Defendant defends the action and filed a plea. In the present
matter, Plaintiff is the applicant. Defendant in these
applications is respondent. For convenience the applicant will
be referred to as Plaintiff and the respondent as the Defendant.
Both interlocutory applications relate to amendments affected to the
Defendant’s plea.
Background
before any amendments were effected to the particulars of claim and
Defendant’s plea thereto.
[2]
It is common cause that Plaintiff instituted an action against
Defendant seeking judgement in the sum of R2 653 347,05 plus
interest
and costs for goods sold and delivered. After summons was
served, Defendant filed a plea denying liability.
Plaintiff
then amended his particulars of claim by adding
additional/alternative claims in terms of the Close Corporations
Act.

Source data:
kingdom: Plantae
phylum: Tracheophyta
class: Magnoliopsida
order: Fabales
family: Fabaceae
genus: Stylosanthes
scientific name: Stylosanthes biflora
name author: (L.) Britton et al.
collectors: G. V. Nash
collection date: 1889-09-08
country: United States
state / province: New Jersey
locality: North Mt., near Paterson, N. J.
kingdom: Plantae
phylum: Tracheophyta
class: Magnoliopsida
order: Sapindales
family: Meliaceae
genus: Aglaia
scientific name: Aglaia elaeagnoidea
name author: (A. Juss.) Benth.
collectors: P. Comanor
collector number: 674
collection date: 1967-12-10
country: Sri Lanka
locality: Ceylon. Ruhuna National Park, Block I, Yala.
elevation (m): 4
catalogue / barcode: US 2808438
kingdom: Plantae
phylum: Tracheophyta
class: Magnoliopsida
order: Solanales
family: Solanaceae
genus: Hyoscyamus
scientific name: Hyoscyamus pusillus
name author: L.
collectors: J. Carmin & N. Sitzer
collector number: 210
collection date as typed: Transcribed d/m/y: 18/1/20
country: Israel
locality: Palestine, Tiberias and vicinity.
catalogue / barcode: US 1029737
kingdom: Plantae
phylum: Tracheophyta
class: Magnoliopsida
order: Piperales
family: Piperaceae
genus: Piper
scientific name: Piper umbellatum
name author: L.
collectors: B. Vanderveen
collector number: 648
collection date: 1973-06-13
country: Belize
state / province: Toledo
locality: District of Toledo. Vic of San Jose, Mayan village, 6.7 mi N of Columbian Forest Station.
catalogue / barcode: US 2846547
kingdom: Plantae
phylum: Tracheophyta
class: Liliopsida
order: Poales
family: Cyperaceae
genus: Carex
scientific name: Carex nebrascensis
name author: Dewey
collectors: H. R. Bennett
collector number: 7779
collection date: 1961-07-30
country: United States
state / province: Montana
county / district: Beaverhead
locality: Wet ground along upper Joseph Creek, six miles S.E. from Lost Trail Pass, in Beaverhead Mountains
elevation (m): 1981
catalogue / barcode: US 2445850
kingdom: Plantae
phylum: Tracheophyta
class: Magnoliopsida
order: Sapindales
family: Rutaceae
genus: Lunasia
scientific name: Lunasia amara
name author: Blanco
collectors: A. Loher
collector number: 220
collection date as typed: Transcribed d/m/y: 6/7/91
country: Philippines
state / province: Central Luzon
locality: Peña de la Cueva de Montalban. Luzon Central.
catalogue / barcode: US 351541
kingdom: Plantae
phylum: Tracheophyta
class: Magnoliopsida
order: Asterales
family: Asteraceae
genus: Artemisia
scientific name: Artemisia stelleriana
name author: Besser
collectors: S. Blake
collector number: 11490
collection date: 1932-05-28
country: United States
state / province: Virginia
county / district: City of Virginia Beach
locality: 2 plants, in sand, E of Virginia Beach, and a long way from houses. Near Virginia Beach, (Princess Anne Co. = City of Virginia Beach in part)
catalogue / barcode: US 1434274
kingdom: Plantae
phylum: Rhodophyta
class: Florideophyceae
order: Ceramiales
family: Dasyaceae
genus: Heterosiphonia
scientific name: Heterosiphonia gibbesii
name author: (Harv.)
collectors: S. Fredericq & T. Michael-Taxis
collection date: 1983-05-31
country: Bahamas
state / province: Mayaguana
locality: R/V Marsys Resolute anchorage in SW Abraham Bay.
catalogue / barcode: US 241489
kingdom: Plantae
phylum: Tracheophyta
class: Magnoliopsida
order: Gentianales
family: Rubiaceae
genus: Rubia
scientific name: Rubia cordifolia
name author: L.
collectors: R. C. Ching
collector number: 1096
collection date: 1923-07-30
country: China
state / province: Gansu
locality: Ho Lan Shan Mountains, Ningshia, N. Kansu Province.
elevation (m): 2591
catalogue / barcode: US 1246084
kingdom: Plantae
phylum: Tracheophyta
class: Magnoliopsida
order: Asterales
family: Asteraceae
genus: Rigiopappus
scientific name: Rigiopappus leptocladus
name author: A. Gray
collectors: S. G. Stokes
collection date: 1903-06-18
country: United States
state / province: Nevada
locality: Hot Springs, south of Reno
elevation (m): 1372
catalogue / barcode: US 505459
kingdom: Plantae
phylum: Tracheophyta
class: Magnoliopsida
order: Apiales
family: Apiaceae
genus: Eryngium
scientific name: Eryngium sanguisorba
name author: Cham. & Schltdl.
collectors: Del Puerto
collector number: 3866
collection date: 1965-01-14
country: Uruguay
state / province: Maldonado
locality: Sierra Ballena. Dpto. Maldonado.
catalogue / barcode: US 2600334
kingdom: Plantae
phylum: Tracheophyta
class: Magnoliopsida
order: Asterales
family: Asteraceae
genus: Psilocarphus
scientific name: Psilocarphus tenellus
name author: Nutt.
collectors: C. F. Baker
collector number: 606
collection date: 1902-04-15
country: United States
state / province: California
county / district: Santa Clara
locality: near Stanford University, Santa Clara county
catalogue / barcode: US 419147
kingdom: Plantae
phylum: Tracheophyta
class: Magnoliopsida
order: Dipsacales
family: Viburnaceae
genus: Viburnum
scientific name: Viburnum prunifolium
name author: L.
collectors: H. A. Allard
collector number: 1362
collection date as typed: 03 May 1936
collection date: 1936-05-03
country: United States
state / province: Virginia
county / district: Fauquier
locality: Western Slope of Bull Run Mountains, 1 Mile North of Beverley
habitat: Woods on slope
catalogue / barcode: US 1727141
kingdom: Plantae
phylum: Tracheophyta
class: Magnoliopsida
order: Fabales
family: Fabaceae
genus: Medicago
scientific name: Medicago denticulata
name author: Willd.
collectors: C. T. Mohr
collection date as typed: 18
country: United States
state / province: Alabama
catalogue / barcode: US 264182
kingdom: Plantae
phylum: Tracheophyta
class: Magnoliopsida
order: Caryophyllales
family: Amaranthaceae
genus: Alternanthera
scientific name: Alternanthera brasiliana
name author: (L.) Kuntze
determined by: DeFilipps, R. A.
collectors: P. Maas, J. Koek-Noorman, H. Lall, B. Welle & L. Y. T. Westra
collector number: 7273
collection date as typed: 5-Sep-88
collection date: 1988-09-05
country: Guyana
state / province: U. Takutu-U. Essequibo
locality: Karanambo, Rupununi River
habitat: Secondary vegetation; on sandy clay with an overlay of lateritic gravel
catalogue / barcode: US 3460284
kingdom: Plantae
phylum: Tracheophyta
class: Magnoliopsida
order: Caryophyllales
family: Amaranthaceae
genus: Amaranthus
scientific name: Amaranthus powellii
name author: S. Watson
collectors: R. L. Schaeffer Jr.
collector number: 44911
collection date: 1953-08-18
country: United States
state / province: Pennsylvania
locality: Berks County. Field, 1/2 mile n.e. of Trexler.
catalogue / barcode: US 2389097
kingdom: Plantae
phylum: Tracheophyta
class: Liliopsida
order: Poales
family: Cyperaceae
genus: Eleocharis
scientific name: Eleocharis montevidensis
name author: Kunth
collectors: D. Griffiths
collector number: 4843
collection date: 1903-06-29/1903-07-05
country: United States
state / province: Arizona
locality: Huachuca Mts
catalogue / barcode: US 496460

▶ _Exercise 1_: Quote from the court passage, beginning at the words "Defendant defends the" and stopping after "as the Defendant.".
▶ _Exercise 2_:
Answer these questions from the court passage.
(a) Which party is the respondent in the applications?
(b) What sum did Plaintiff seek in the action for goods sold and delivered?
(c) Under which Act did Plaintiff add additional/alternative claims?

▶ _Written reply 1_:
Defendant defends the action and filed a plea. In the present
matter, Plaintiff is the applicant. Defendant in these
applications is respondent. For convenience the applicant will
be referred to as Plaintiff and the respondent as the Defendant.

▶ _Written reply 2_:
(a) Defendant
(b) R2 653 347,05 plus interest and costs
(c) The Close Corporations Act